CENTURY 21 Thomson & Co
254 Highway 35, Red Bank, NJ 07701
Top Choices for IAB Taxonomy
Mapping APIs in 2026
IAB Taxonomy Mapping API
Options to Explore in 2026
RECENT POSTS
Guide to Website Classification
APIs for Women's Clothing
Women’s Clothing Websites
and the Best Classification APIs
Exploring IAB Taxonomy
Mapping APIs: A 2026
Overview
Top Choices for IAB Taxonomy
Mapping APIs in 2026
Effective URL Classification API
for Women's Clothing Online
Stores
====
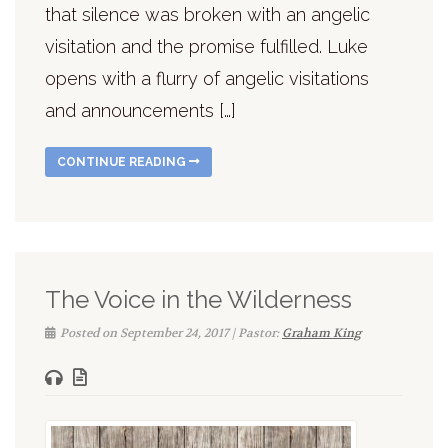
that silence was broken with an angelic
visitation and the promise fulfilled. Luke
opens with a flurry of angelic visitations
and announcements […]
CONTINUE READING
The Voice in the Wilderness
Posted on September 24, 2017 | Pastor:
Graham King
====
**What the task requires**
Show each line in the listing above that has "angelic".

**Task output**
that silence was broken with an angelic
opens with a flurry of angelic visitations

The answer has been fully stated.